WHAT THE TASK REQUIRES: Please restate each entry that follows word for word.
==== RECORDS SUPPLIED ====
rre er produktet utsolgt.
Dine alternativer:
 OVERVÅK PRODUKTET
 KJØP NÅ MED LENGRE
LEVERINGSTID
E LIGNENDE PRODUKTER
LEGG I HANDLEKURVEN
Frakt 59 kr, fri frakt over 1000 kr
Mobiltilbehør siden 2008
====
WRITTEN REPLY:
rre er produktet utsolgt.
Dine alternativer:
 OVERVÅK PRODUKTET
 KJØP NÅ MED LENGRE
LEVERINGSTID
E LIGNENDE PRODUKTER
LEGG I HANDLEKURVEN
Frakt 59 kr, fri frakt over 1000 kr
Mobiltilbehør siden 2008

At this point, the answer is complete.